The company needed a solution that would map KPIs to critical service components, enabling the operations team to effectively drill down into issues in real time and conduct in-depth investigations to find resolutions.
RiverSafe had previously implemented Splunk Enterprise Security for the customer and given the success of the implementation and the positive client feedback on the platform, RiverSafe was again engaged to deploy Splunk’s IT Service Intelligence (ITSI) tool to help it tackle its visibility problem.
Splunk ITSI uses machine learning to analyse existing data and predict future issues. As well as forecasting potential services bottlenecks, it can also troubleshoot problems and help users resolve issues fast. Delivering comprehensive monitoring across the entire IT environment, Splunk ITSI would also give the team full observability of their IT infrastructure.
In particular, the engineering team wanted to gather metric data relating to the Kubernetes platform. RiverSafe reconfigured and implemented data collection metrics used elsewhere in the IT environment in Splunk to allow engineers to collate and access this information from different data sources in one place.
The outcome: Actionable insights in days, not weeks
In less than a week, the RiverSafe team implemented Splunk ITSI and began running monitoring services.
With data from existing KPIs already indexed by the Splunk platform, the team are now able to access service insights even faster. These KPIs allow the operations team to identify trends, detect patterns, and proactively address any anomalies that occur before issues arise.
Instant visibility with glass table visualisations
To enable rapid and proactive issue resolution, RiverSafe implemented custom glass table visualisations in Splunk ITSI. This enables the team to navigate large volumes of data and reduce the time needed to identify and resolve problems.
This simple and accessible dashboard gives the team an instant, digestible overview of its web portal performance metrics.
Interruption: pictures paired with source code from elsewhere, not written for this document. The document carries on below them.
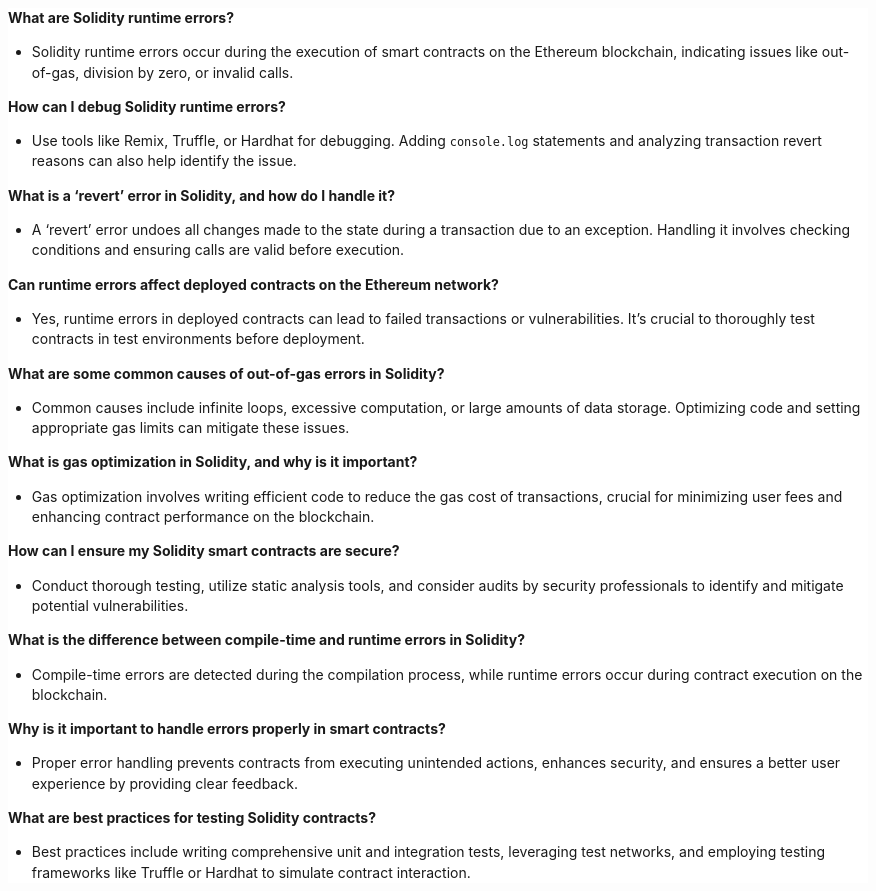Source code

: **What are Solidity runtime errors?**


* Solidity runtime errors occur during the execution of smart contracts on the Ethereum blockchain, indicating issues like out-of-gas, division by zero, or invalid calls.


**How can I debug Solidity runtime errors?**


* Use tools like Remix, Truffle, or Hardhat for debugging. Adding `console.log` statements and analyzing transaction revert reasons can also help identify the issue.


**What is a ‘revert’ error in Solidity, and how do I handle it?**


* A ‘revert’ error undoes all changes made to the state during a transaction due to an exception. Handling it involves checking conditions and ensuring calls are valid before execution.


**Can runtime errors affect deployed contracts on the Ethereum network?**


* Yes, runtime errors in deployed contracts can lead to failed transactions or vulnerabilities. It’s crucial to thoroughly test contracts in test environments before deployment.


**What are some common causes of out-of-gas errors in Solidity?**


* Common causes include infinite loops, excessive computation, or large amounts of data storage. Optimizing code and setting appropriate gas limits can mitigate these issues.


**What is gas optimization in Solidity, and why is it important?**


* Gas optimization involves writing efficient code to reduce the gas cost of transactions, crucial for minimizing user fees and enhancing contract performance on the blockchain.


**How can I ensure my Solidity smart contracts are secure?**


* Conduct thorough testing, utilize static analysis tools, and consider audits by security professionals to identify and mitigate potential vulnerabilities.


**What is the difference between compile-time and runtime errors in Solidity?**


* Compile-time errors are detected during the compilation process, while runtime errors occur during contract execution on the blockchain.


**Why is it important to handle errors properly in smart contracts?**


* Proper error handling prevents contracts from executing unintended actions, enhances security, and ensures a better user experience by providing clear feedback.


**What are best practices for testing Solidity contracts?**


* Best practices include writing comprehensive unit and integration tests, leveraging test networks, and employing testing frameworks like Truffle or Hardhat to simulate contract interaction.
These KPIs included the number of open tickets and failed login attempts, memory usage, API call success rates, average response times, and overall health of container services.
Event response time cut by 8 minutes
As a result of RiverSafe’s work, the team have been able to centralise events from all its previously siloed solutions into a single interface with Splunk ITSI.
The event analytics in Splunk ITSI help to prioritise responses and react more quickly to customers’ infrastructure events, empowering them to provide a better service. This is thanks in part to Splunk ITSI’s ability to identify and filter out false positives from the event management process. Excluding these invalid events reduced the total event volume by 40%, helping operators focus on the events that really matter.
With fewer events to process, a single interface to work from, and a streamlined event analytics framework in Splunk ITSI, operators now process events eight minutes faster on average. This boost in efficiency has led to a major improvement in the company’s SLA performance.
Overall, Splunk ITSI has delivered enhanced operational visibility, meaning the team can locate bottlenecks in workflows quickly and deliver fast recovery and troubleshooting solutions.
Along the way, RiverSafe also provided best practices for using Splunk ITSI and recommended the most effective ways to collect data, including proposing an alternative metric type that would save on storage space when collecting logs.